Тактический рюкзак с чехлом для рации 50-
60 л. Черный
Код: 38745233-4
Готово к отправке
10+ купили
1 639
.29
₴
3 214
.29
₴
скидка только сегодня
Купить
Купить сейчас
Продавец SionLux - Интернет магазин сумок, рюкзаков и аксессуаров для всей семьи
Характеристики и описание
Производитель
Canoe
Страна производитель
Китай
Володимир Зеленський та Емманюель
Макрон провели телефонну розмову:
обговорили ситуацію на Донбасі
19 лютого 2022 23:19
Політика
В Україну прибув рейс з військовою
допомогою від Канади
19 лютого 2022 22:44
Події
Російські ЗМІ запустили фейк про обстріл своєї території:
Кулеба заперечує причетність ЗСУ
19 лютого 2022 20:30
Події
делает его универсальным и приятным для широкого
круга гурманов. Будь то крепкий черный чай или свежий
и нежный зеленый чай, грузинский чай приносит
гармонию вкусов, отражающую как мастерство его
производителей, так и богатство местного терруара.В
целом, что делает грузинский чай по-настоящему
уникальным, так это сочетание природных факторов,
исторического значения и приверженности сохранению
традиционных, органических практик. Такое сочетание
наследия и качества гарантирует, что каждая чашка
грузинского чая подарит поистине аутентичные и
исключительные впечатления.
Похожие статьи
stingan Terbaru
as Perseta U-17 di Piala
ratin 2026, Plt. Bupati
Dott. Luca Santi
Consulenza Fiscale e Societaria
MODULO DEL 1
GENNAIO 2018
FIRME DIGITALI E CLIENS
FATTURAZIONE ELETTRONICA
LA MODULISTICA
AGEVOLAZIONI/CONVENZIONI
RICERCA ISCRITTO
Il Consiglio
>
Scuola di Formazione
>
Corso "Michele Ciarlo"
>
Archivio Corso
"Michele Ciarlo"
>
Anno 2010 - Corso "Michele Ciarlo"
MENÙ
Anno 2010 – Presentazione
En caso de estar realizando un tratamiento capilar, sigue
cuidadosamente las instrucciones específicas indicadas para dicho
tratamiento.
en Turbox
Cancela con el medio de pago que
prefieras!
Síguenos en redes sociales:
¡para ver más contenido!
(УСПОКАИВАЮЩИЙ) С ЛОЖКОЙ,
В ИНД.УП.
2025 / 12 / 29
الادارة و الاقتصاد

###

**What is being asked**
Could you transcribe all of the data exactly as it is given?

**Written response**
Тактический рюкзак с чехлом для рации 50-
60 л. Черный
Код: 38745233-4
Готово к отправке
10+ купили
1 639
.29
₴
3 214
.29
₴
скидка только сегодня
Купить
Купить сейчас
Продавец SionLux - Интернет магазин сумок, рюкзаков и аксессуаров для всей семьи
Характеристики и описание
Производитель
Canoe
Страна производитель
Китай
Володимир Зеленський та Емманюель
Макрон провели телефонну розмову:
обговорили ситуацію на Донбасі
19 лютого 2022 23:19
Політика
В Україну прибув рейс з військовою
допомогою від Канади
19 лютого 2022 22:44
Події
Російські ЗМІ запустили фейк про обстріл своєї території:
Кулеба заперечує причетність ЗСУ
19 лютого 2022 20:30
Події
делает его универсальным и приятным для широкого
круга гурманов. Будь то крепкий черный чай или свежий
и нежный зеленый чай, грузинский чай приносит
гармонию вкусов, отражающую как мастерство его
производителей, так и богатство местного терруара.В
целом, что делает грузинский чай по-настоящему
уникальным, так это сочетание природных факторов,
исторического значения и приверженности сохранению
традиционных, органических практик. Такое сочетание
наследия и качества гарантирует, что каждая чашка
грузинского чая подарит поистине аутентичные и
исключительные впечатления.
Похожие статьи
stingan Terbaru
as Perseta U-17 di Piala
ratin 2026, Plt. Bupati
Dott. Luca Santi
Consulenza Fiscale e Societaria
MODULO DEL 1
GENNAIO 2018
FIRME DIGITALI E CLIENS
FATTURAZIONE ELETTRONICA
LA MODULISTICA
AGEVOLAZIONI/CONVENZIONI
RICERCA ISCRITTO
Il Consiglio
>
Scuola di Formazione
>
Corso "Michele Ciarlo"
>
Archivio Corso
"Michele Ciarlo"
>
Anno 2010 - Corso "Michele Ciarlo"
MENÙ
Anno 2010 – Presentazione
En caso de estar realizando un tratamiento capilar, sigue
cuidadosamente las instrucciones específicas indicadas para dicho
tratamiento.
en Turbox
Cancela con el medio de pago que
prefieras!
Síguenos en redes sociales:
¡para ver más contenido!
(УСПОКАИВАЮЩИЙ) С ЛОЖКОЙ,
В ИНД.УП.
2025 / 12 / 29
الادارة و الاقتصاد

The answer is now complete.